Segundo Rafael Ciaralo, advogado responsável pela área de Direito do Trabalho do CCLA Advogados, caso a dispensa ocorra por iniciativa unilateral do clube e fique comprovado que a divulgação do vídeo teve o intuito de atribuir ao atleta o insucesso da equipe, a conduta pode ser interpretada como abuso de direito e violação da boa-fé.

Rescisão como a de Tiquinho Soares se tornou comum no futebol

Tendo em vista essa exposição excessiva e desnecessária a que o atleta foi submetido, o clube terá que arcar com passivos financeiros ainda mais elevados caso seja acionado na Justiça do Trabalho.

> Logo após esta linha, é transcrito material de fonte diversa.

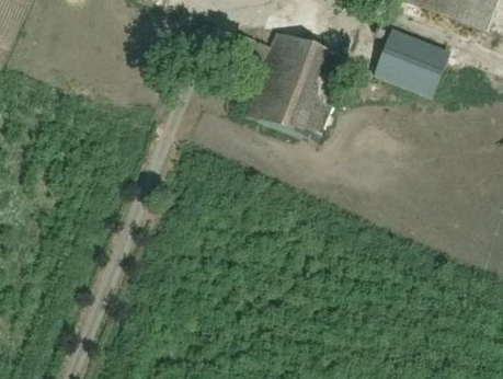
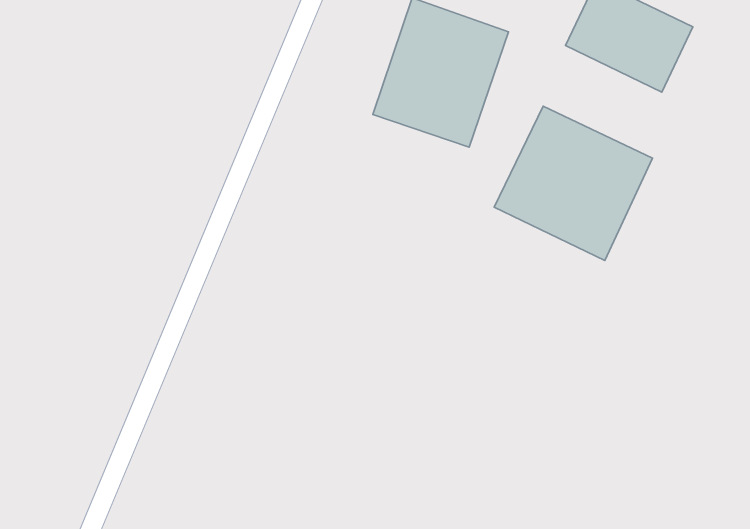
building: none -> [494,106,652,261]

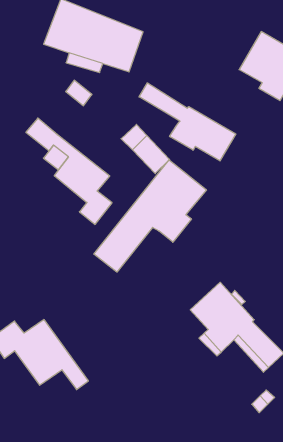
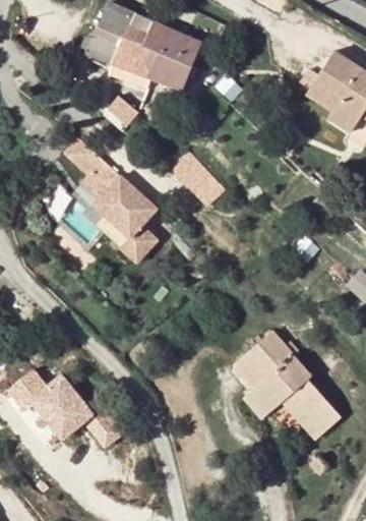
building: [139,83,236,161] -> none
building: [94,160,206,272] -> none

"Nessas circunstâncias, além das verbas trabalhistas, e da cláusula compensatória devidas pela rescisão, o clube assume o risco real de ser condenado a pagar indenizações por danos morais, já que a exposição pública de falhas técnicas afeta diretamente a honra, a reputação e o valor de mercado do profissional", conclui Ciaralo.

O episódio ocorre em um momento conturbado e de grande instabilidade do Amazonas. Além de problemas de caixa, o clube convive com punições que o impedem de inscrever novos atletas devido às dívidas acumuladas.

Diante desse cenário, a tendência é que os contratos do futebol passem a exigir uma gestão jurídica cada vez mais rigorosa e preventiva. Além disso, a aplicação da Lei Geral do Esporte tem impulsionado discussões sobre novas regras para o pagamento de direitos de imagem e luvas, o que promete transformar a forma como atletas e clubes negociam o encerramento de seus vínculos nos próximos anos.